**THE PROBLEM**
Produce a copy of every line in the records that holds the string "dari".

• • • • • • •

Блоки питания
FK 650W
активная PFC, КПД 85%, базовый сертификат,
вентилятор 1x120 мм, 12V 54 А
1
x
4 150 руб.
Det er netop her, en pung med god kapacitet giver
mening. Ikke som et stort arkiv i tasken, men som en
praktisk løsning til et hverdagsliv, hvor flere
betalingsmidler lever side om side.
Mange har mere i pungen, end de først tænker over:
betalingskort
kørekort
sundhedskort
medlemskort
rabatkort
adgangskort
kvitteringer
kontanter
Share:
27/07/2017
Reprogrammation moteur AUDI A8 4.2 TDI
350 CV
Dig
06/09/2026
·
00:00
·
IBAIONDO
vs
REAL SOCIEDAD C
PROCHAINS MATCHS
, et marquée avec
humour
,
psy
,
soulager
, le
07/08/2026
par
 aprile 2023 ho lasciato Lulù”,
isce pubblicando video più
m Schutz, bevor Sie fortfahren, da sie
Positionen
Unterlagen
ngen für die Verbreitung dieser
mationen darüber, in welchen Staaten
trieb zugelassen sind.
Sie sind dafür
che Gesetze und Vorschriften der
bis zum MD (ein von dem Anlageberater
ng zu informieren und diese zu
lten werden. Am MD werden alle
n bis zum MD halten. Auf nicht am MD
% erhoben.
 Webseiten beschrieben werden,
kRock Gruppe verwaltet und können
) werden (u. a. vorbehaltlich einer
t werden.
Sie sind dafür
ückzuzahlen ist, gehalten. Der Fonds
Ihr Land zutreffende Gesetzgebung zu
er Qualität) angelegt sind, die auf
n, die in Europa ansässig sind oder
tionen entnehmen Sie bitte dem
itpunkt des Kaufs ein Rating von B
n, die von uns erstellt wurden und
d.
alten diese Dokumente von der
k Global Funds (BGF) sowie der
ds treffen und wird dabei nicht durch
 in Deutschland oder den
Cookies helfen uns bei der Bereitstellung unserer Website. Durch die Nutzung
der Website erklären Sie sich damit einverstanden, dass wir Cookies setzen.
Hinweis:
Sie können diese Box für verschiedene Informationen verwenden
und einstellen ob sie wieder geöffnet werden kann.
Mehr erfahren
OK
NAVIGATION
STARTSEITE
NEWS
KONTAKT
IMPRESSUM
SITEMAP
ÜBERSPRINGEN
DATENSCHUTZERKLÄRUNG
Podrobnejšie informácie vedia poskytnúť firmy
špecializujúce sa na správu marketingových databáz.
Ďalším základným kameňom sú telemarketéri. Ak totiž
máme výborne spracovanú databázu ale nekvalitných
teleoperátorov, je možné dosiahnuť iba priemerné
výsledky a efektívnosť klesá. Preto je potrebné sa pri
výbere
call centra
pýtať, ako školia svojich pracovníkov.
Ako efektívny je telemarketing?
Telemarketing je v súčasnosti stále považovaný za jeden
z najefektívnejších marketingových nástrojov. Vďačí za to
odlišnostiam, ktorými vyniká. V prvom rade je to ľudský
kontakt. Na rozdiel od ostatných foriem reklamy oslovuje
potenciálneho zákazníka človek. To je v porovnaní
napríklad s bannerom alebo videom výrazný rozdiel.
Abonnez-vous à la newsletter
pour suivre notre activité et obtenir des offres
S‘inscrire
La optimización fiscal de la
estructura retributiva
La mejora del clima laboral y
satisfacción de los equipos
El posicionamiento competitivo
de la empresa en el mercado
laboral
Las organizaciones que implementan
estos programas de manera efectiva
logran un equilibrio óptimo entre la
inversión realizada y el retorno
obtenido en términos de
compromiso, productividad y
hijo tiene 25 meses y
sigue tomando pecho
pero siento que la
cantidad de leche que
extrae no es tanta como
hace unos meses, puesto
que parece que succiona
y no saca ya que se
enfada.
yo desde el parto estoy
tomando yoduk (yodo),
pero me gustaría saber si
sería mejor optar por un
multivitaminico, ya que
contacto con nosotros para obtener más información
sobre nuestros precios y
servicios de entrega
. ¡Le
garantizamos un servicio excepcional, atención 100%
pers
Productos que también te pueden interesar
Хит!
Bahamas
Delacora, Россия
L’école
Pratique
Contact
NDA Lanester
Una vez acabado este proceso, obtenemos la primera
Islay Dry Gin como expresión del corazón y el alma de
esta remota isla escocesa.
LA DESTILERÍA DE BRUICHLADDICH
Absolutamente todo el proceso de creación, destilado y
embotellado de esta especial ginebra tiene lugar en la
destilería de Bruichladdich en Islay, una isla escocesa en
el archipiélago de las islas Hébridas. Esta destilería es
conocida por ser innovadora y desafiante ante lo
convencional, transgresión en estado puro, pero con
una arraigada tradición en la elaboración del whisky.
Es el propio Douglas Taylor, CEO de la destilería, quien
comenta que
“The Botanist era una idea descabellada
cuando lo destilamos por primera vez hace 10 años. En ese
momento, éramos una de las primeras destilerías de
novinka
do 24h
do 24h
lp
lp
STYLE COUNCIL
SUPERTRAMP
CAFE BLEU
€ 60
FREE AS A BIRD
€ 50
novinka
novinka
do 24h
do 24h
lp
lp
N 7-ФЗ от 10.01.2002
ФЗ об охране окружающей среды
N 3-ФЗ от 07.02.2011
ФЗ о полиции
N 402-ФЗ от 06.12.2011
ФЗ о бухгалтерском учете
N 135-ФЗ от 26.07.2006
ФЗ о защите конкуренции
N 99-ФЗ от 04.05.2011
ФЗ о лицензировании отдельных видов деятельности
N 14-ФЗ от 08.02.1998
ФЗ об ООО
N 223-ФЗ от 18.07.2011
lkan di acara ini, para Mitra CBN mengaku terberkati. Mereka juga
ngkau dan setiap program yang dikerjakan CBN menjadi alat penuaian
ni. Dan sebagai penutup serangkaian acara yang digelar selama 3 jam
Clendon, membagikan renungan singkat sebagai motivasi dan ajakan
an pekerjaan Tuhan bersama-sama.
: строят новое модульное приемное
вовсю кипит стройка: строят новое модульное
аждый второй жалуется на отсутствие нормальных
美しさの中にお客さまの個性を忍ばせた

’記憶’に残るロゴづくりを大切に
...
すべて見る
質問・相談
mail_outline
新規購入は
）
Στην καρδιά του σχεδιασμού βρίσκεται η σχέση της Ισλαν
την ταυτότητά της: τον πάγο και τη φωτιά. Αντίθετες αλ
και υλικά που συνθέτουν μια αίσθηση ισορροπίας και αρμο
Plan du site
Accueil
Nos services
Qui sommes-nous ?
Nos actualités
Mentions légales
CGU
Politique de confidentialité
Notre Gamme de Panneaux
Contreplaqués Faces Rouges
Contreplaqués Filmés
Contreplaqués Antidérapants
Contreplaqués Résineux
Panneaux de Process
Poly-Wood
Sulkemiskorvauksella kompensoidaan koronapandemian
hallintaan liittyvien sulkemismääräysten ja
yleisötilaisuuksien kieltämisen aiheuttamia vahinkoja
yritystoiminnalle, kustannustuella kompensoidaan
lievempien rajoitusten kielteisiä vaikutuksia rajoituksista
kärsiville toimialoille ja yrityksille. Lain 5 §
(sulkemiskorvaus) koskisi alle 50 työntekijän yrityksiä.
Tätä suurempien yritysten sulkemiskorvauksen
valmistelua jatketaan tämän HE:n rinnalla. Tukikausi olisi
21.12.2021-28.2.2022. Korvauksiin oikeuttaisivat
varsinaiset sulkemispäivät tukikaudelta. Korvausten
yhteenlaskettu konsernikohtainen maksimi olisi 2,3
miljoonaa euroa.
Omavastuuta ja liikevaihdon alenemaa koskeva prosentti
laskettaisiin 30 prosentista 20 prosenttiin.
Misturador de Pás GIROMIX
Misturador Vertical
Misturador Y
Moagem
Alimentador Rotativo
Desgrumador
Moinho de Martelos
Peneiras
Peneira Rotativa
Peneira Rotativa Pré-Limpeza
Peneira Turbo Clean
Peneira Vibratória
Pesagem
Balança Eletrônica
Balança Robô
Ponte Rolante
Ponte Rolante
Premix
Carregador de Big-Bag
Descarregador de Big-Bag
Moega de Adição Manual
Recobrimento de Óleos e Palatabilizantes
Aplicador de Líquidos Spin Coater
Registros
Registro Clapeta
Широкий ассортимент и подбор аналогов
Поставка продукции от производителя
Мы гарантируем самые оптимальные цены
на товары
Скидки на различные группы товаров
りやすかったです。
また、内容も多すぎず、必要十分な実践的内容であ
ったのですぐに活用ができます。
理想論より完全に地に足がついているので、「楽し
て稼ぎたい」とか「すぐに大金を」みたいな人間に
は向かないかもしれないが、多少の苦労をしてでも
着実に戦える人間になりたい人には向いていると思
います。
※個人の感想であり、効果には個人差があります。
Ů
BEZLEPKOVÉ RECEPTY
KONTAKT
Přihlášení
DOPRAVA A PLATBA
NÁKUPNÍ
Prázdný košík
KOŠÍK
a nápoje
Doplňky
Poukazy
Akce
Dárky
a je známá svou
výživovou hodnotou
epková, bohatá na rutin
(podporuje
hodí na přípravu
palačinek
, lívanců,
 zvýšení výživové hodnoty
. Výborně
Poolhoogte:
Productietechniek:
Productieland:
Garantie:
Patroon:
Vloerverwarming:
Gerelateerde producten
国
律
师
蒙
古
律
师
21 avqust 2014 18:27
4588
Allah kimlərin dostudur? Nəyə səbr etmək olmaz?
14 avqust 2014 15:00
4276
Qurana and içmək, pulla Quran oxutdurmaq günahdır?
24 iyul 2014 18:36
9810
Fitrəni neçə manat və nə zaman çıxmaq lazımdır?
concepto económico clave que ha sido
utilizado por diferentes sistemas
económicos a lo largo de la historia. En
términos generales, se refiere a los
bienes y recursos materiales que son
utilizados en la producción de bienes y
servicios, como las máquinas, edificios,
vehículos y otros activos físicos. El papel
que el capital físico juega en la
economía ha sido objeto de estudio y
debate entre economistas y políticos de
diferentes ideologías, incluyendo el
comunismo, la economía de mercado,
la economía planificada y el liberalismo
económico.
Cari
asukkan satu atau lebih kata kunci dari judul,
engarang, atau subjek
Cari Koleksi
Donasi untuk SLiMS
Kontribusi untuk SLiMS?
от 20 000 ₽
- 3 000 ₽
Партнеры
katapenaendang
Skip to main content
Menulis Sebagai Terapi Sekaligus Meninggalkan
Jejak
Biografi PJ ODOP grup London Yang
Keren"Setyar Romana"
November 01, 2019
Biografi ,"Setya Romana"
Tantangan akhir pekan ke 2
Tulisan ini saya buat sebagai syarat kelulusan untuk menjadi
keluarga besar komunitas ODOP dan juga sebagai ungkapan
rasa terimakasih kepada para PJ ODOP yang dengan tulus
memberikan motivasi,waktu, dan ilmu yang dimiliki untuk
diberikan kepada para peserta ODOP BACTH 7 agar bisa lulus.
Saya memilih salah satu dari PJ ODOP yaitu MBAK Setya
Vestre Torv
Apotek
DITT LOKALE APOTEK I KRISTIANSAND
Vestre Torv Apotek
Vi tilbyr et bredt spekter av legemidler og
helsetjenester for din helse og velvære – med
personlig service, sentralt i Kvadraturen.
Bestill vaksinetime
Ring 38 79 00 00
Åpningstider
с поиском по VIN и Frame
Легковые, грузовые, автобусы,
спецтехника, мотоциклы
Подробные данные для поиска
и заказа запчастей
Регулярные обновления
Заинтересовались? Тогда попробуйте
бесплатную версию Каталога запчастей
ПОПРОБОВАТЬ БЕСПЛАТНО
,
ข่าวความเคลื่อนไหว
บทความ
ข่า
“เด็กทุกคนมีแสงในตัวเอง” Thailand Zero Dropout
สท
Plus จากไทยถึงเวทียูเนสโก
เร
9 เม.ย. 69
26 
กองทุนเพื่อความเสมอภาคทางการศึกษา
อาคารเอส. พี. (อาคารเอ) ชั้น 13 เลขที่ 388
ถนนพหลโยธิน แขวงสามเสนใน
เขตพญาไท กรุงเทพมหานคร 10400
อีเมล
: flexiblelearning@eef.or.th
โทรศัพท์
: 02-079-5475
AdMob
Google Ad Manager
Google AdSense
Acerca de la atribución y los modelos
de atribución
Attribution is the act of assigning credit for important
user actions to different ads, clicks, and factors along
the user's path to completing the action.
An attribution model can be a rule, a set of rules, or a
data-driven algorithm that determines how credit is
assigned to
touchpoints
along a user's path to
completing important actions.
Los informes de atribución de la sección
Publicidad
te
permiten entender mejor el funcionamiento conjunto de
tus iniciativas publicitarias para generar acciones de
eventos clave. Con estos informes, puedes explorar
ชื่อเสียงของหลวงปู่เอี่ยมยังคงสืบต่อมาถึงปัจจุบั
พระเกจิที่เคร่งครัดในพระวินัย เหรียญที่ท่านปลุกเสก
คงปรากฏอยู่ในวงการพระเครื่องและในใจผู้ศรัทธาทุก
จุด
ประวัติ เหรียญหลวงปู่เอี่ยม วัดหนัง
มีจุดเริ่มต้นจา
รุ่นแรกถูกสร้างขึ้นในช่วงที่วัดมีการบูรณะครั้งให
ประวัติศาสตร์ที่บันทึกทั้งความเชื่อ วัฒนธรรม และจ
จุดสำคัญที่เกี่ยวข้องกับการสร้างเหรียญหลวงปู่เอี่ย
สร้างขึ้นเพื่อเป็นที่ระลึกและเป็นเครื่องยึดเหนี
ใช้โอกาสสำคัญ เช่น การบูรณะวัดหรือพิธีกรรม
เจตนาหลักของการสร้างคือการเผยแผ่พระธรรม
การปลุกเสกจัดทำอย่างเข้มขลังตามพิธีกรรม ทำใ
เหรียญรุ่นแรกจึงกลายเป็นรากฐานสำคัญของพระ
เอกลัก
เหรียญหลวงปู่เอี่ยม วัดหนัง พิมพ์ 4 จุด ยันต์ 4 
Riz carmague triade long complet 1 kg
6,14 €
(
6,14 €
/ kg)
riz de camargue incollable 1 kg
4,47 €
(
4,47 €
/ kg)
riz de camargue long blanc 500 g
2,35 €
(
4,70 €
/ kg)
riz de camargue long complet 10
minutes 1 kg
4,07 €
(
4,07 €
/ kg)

• • • • • • •

**EXERCISE RESPONSE**
asukkan satu atau lebih kata kunci dari judul,
Saya memilih salah satu dari PJ ODOP yaitu MBAK Setya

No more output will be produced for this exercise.